やはり生まれ持った才能のせいか、ライリアルはそれがどれだけ困難なことか知らなかった。
「まあ、それはいいとして。アーノルド、わざわざ何をしに来たんだ?」
「ただ飯食いに」
ライリアルが用件をようやくたずねると、アーノルドはあっさりと答えた。
「ついでに泊めてくれ」
図々しい要求にライリアルは相手をするのも面倒くさそうに、肩をすくめた。
「……そのためにわざわざここに来たのか」
「いや、本当はお前と勝負したかったんだけどよ。
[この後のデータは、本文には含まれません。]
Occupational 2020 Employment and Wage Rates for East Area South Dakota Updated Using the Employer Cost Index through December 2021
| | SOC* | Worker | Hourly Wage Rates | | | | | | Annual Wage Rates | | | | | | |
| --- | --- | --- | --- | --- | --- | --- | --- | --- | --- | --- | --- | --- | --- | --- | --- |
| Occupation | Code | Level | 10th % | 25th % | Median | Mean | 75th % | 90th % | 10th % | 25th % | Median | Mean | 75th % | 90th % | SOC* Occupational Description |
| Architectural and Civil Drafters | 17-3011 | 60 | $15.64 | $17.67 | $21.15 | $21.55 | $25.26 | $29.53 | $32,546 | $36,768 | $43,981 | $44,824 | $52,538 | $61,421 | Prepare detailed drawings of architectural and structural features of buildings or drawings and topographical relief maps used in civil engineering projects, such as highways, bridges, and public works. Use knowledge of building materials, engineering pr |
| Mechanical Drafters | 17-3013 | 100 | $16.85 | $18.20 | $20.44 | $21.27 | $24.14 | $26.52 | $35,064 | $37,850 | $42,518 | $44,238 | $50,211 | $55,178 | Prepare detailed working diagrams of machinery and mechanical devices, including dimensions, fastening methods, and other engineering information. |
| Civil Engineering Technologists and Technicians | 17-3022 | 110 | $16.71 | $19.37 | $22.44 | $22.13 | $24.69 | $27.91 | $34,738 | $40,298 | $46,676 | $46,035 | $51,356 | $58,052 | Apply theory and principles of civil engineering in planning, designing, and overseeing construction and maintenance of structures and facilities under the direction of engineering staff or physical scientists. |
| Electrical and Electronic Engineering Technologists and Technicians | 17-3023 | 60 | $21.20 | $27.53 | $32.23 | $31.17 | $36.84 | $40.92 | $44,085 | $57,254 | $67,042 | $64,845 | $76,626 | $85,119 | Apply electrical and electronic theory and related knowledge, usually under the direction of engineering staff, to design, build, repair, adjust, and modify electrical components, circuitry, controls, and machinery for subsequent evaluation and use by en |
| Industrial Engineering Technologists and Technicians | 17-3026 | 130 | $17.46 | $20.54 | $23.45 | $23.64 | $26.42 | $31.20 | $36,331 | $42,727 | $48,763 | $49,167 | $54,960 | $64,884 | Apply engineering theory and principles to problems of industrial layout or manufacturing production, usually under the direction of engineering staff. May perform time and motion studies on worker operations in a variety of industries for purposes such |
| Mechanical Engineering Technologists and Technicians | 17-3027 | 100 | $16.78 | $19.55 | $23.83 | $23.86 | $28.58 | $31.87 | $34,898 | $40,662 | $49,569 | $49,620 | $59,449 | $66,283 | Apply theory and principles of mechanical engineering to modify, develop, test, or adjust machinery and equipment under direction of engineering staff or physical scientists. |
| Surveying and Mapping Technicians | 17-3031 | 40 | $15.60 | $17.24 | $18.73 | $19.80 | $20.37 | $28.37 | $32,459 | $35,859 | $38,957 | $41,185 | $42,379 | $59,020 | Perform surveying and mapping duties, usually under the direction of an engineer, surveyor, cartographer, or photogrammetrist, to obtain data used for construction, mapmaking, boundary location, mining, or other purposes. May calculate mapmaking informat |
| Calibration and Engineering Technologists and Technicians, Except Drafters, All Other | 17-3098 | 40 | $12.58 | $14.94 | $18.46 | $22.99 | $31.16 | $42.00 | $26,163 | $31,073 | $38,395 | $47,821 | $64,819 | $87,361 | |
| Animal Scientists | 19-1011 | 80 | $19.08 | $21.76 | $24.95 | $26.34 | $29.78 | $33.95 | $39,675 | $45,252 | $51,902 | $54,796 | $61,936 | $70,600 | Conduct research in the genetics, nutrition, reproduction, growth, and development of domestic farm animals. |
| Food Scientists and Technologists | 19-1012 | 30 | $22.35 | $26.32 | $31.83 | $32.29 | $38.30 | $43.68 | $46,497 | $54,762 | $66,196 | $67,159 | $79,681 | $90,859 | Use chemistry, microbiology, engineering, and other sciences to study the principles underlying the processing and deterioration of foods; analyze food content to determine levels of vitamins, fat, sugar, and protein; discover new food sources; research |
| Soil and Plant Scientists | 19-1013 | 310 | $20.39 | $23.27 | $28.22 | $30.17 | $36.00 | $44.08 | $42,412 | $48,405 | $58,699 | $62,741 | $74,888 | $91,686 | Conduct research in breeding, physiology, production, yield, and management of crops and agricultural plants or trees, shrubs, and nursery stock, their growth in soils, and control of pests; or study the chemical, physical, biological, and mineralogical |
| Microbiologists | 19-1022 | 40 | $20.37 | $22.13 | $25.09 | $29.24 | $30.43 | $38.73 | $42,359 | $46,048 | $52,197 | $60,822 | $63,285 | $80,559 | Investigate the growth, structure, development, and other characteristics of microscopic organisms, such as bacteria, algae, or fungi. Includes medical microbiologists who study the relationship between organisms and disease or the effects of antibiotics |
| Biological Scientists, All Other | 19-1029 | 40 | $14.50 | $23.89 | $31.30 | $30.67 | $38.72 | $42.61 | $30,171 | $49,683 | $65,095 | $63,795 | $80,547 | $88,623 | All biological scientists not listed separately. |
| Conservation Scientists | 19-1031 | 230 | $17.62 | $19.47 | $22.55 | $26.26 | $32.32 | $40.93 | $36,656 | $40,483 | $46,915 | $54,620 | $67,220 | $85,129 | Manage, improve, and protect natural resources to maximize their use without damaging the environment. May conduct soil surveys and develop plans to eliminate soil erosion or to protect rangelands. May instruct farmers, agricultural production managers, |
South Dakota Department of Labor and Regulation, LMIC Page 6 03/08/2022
お前がいなかったから」
アーノルドは何故かライリアルをライバル視してきて、幾度となくライリアルに勝負を仕掛けてきている。
アーノルド自身も魔法使いとしては、強い部類に入るのだがライリアルの魔力と制御能力が圧倒的に高すぎて勝つには至っていない。
それでも懲りずに勝負を仕掛けてくる姿は尊敬に値する。
こうした努力への情熱を失って久しいライリアルは彼の情熱を密かにうらやましいと思っていた。
「……明日なら勝負してもいい」
断る理由を探すのも面倒になったライリアルは、夕飯の支度をするために台所へと向かった。